(Stored data entries)
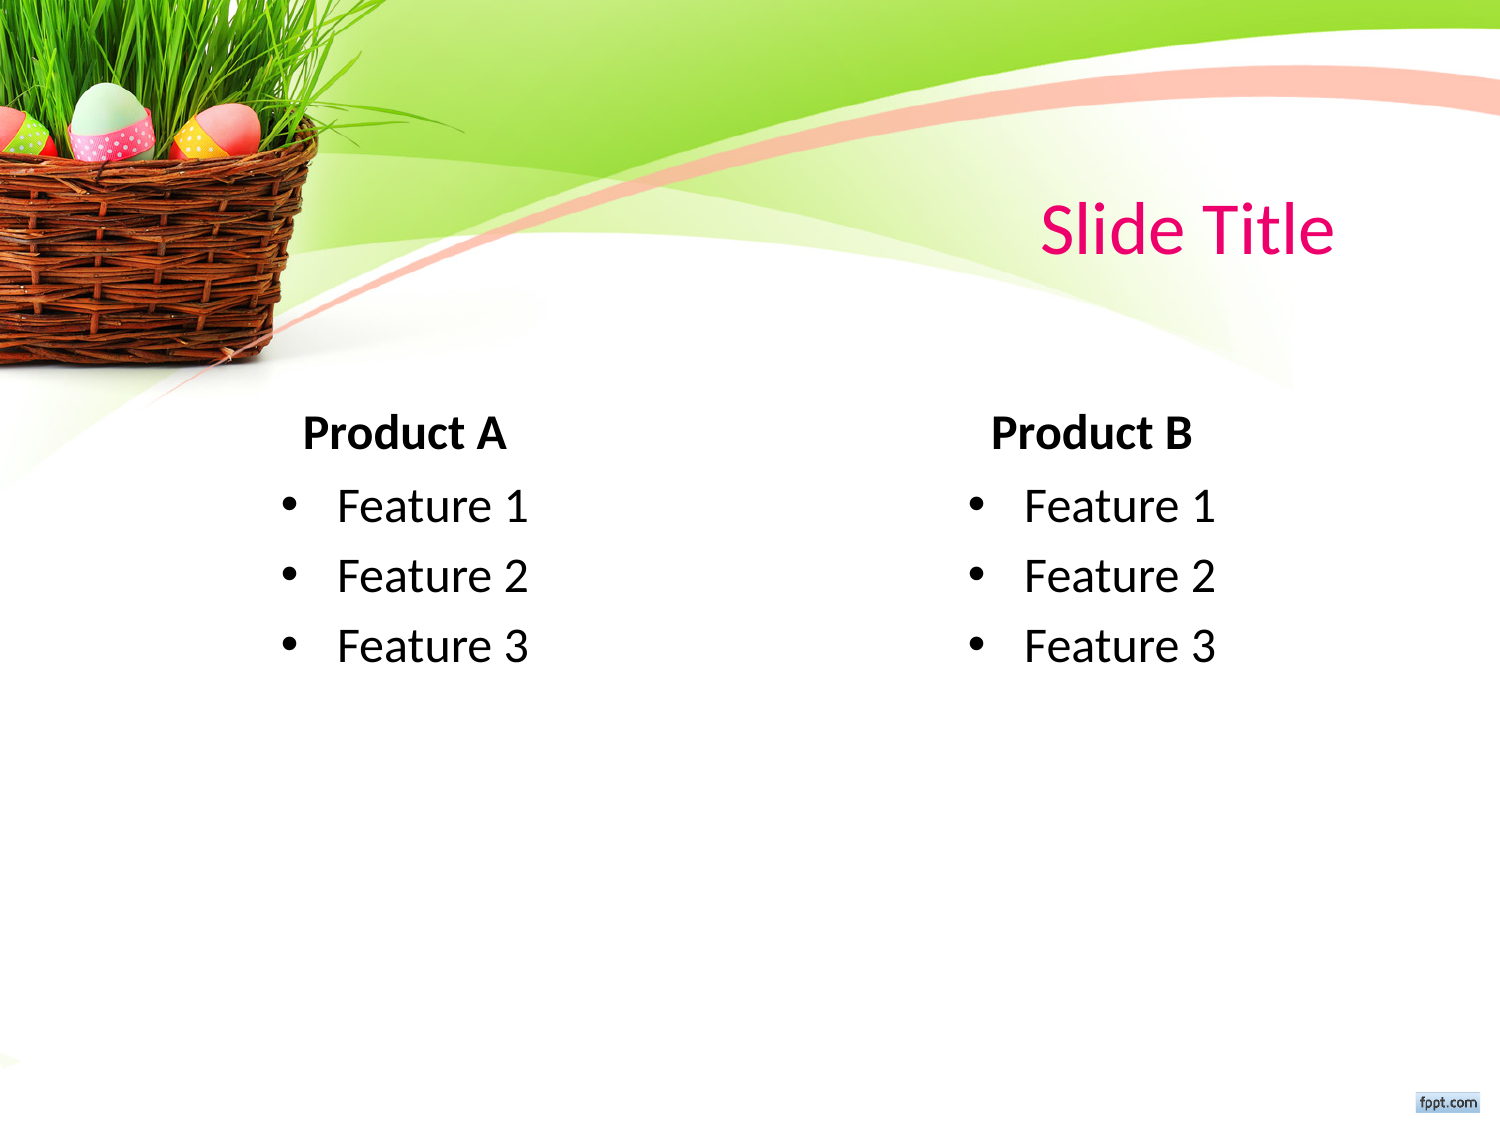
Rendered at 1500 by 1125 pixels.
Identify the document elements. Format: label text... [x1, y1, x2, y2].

title Slide Title [123, 161, 1352, 287]
list Product B [760, 362, 1424, 465]
list Feature 1 Feature 2 Feature 3 [73, 465, 737, 1009]
list Product A [73, 362, 737, 465]
list Feature 1 Feature 2 Feature 3 [760, 465, 1424, 1009]
picture [0, 0, 1500, 1125]
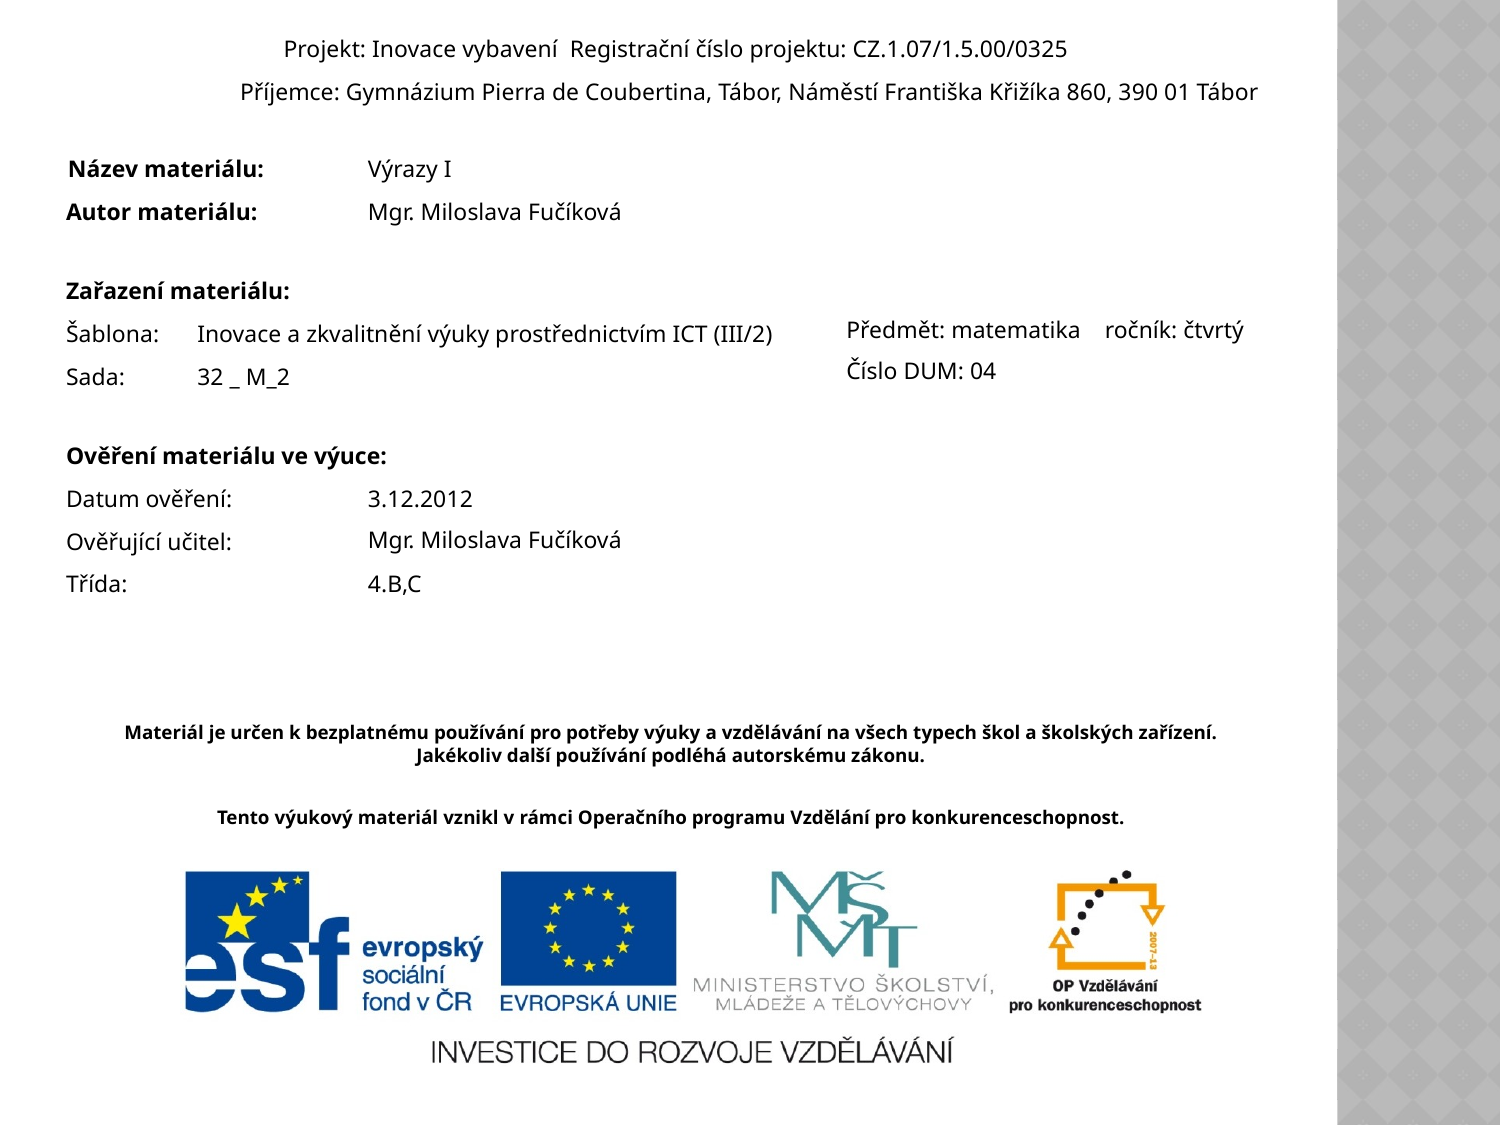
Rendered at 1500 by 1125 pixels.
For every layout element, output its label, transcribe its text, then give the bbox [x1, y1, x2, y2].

text_box Třída: [52, 563, 180, 604]
text_box 4.B,C [354, 562, 464, 604]
text_box Materiál je určen k bezplatnému používání pro potřeby výuky a vzdělávání na všech typech škol a školských zařízení. Jakékoliv další používání podléhá autorskému zákonu. [0, 714, 1341, 773]
text_box [1188, 352, 1384, 425]
text_box 32 _ M_2 [183, 356, 580, 398]
text_box Inovace a zkvalitnění výuky prostřednictvím ICT (III/2) [183, 313, 949, 354]
text_box 3.12.2012 [354, 478, 490, 519]
text_box Název materiálu: [54, 148, 374, 217]
text_box Zařazení materiálu: [52, 270, 379, 311]
text_box Výrazy I [354, 148, 490, 189]
text_box Autor materiálu: [52, 191, 334, 233]
text_box Šablona: [52, 313, 183, 354]
text_box Mgr. Miloslava Fučíková [354, 191, 727, 233]
picture [179, 867, 1210, 1067]
text_box Datum ověření: [52, 478, 308, 519]
text_box Tento výukový materiál vznikl v rámci Operačního programu Vzdělání pro konkurenceschopnost. [0, 798, 1341, 835]
text_box Projekt: Inovace vybavení Registrační číslo projektu: CZ.1.07/1.5.00/0325 [269, 28, 1230, 69]
text_box Příjemce: Gymnázium Pierra de Coubertina, Tábor, Náměstí Františka Křižíka 860, 390 01 Tábor [116, 71, 1384, 113]
text_box Sada: [52, 356, 180, 398]
text_box Předmět: matematika ročník: čtvrtý [832, 308, 1388, 350]
text_box Mgr. Miloslava Fučíková [354, 519, 656, 561]
text_box Ověření materiálu ve výuce: [52, 435, 507, 476]
text_box Číslo DUM: 04 [832, 349, 1036, 391]
text_box Ověřující učitel: [52, 521, 312, 563]
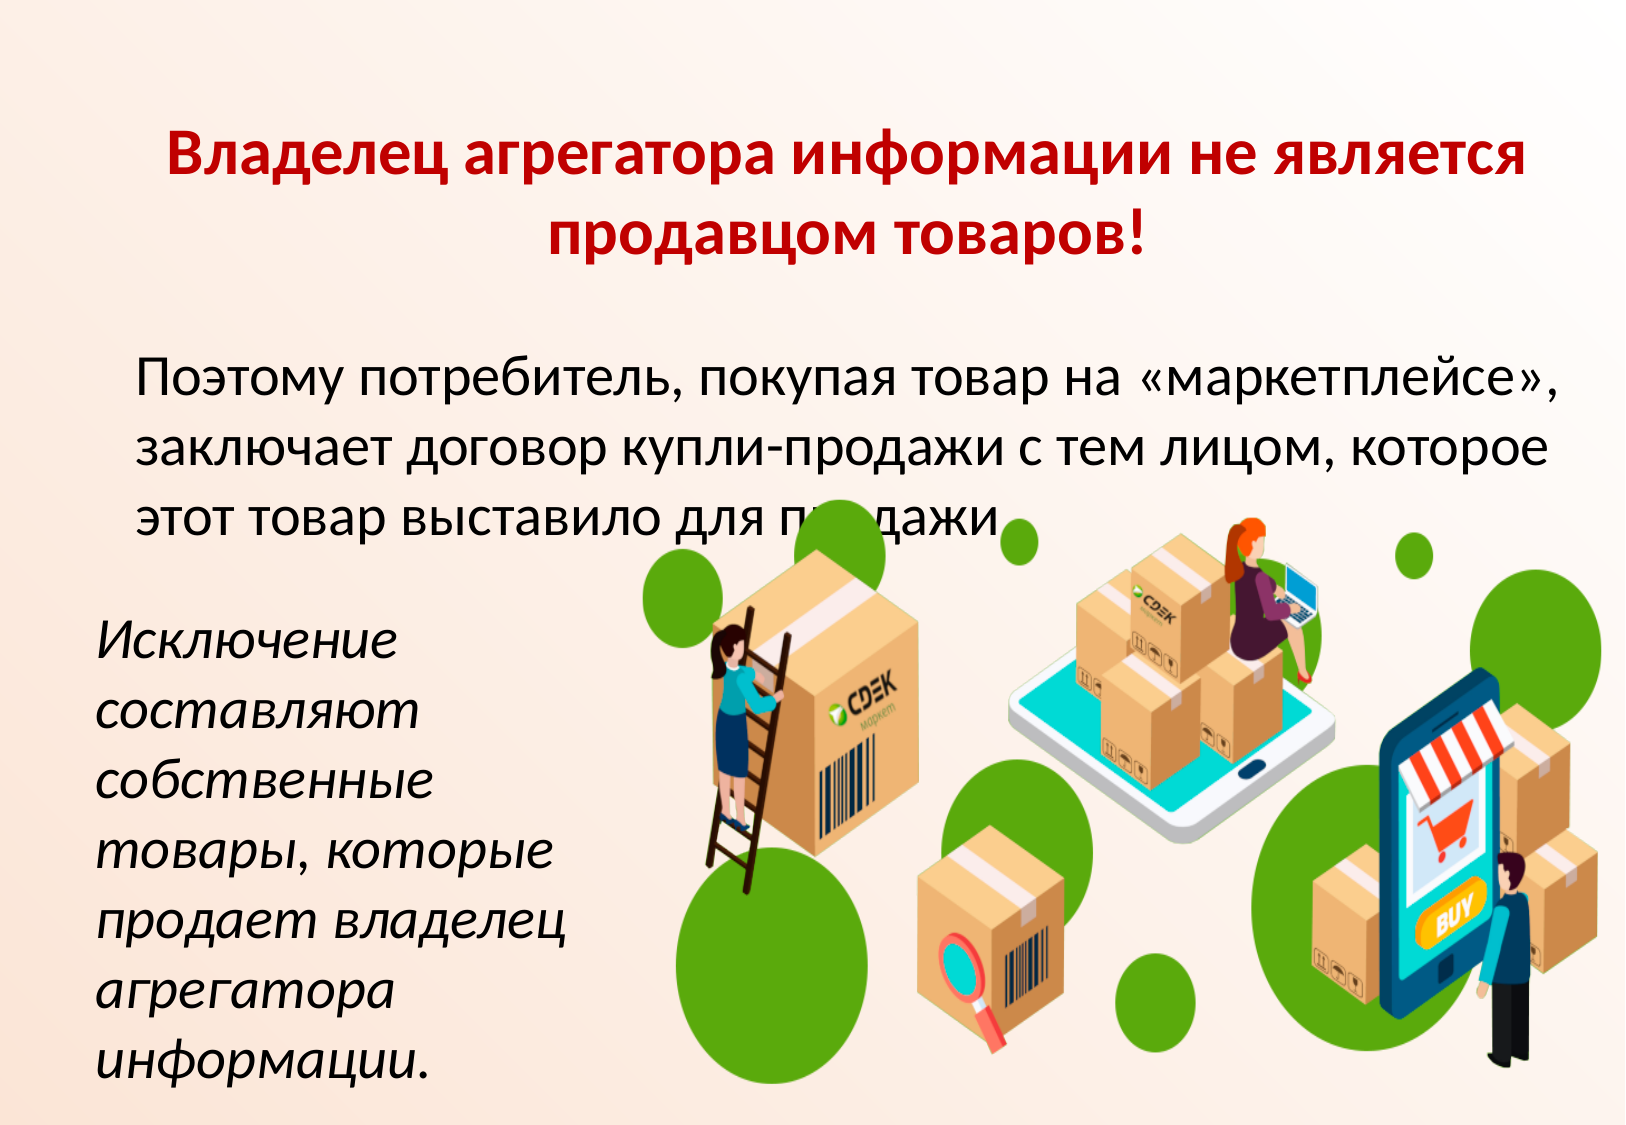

WHAT IS NEEDED -> Will you restate every entry word for word and omit the images?

OUTPUT OF THE TASK ->
Rendered at 1500 by 1125 pixels.
Identify the document elements. Format: label text... [x1, y1, x2, y2].

title Slide Title [123, 161, 1352, 287]
list Product B [760, 362, 1424, 465]
list Feature 1 Feature 2 Feature 3 [73, 465, 737, 1009]
list Product A [73, 362, 737, 465]
list Feature 1 Feature 2 Feature 3 [760, 465, 1424, 1009]
picture [0, 0, 1500, 1125]
Rendered at 1500 by 1125 pixels.
For every layout element, output its label, transcribe its text, then give the bbox [x1, y1, x2, y2].

text_box Třída: [52, 563, 180, 604]
text_box 4.B,C [354, 562, 464, 604]
text_box Materiál je určen k bezplatnému používání pro potřeby výuky a vzdělávání na všech typech škol a školských zařízení. Jakékoliv další používání podléhá autorskému zákonu. [0, 714, 1341, 773]
text_box [1188, 352, 1384, 425]
text_box 32 _ M_2 [183, 356, 580, 398]
text_box Inovace a zkvalitnění výuky prostřednictvím ICT (III/2) [183, 313, 949, 354]
text_box 3.12.2012 [354, 478, 490, 519]
text_box Název materiálu: [54, 148, 374, 217]
text_box Zařazení materiálu: [52, 270, 379, 311]
text_box Výrazy I [354, 148, 490, 189]
text_box Autor materiálu: [52, 191, 334, 233]
text_box Šablona: [52, 313, 183, 354]
text_box Mgr. Miloslava Fučíková [354, 191, 727, 233]
picture [179, 867, 1210, 1067]
text_box Datum ověření: [52, 478, 308, 519]
text_box Tento výukový materiál vznikl v rámci Operačního programu Vzdělání pro konkurenceschopnost. [0, 798, 1341, 835]
text_box Projekt: Inovace vybavení Registrační číslo projektu: CZ.1.07/1.5.00/0325 [269, 28, 1230, 69]
text_box Příjemce: Gymnázium Pierra de Coubertina, Tábor, Náměstí Františka Křižíka 860, 390 01 Tábor [116, 71, 1384, 113]
text_box Sada: [52, 356, 180, 398]
text_box Předmět: matematika ročník: čtvrtý [832, 308, 1388, 350]
text_box Mgr. Miloslava Fučíková [354, 519, 656, 561]
text_box Ověření materiálu ve výuce: [52, 435, 507, 476]
text_box Číslo DUM: 04 [832, 349, 1036, 391]
text_box Ověřující učitel: [52, 521, 312, 563]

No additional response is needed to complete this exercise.